There are also two very interesting book reviews. The first is on a book that explores what struck me as two terrifically powerful phrases, “harnessing collective wisdom” and “co-laboratories in democracy.” Let me just dream a little here: wouldn’t it be “something else” if we could see a bit more of both in Washington and London and the other great capitals of the emerging world, or is that asking for an oxymoron? But hey, what did Quine say above about the potential creative role of antinomies? And just to make sure that we don’t forget the difficult realities we face in our everyday world of organizations, the second review looks at a new book on managing people in the diverse contexts we live: individual (including interpersonal); organizational; international; corporate; knowledge; technological; and change. If we can’t make a difference in these varied contexts than we better stop for a moment and reflect and ask Ron’s question again about the priorities that shape our imagination and the actions coming out of it.
In conclusion, E:CO’s editors, at all levels, are decidedly not in the role of placing their imprimatur on the contents of the journal.
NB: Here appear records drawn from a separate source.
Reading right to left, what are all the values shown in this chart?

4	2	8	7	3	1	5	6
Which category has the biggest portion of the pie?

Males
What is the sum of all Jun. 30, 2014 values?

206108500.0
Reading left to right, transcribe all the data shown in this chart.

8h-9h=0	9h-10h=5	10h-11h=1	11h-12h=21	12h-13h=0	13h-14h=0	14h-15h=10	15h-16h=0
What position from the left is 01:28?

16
That is surely not what E:CO stands for. Indeed, if it were, E:CO would then soon assume the ranks of all the multitude of journals out there which are mostly deadly to read. One source of their deadness is they make it nearly impossible to get published if anything interesting is said or concluded at all. “Interesting” entails some measure of disagreement, at the very least in the sense that a new idea confronted by a reader is not yet in agreement with the reader’s already formed understanding. I disagreed with a lot of what I read here, but I also learned a great deal in the process.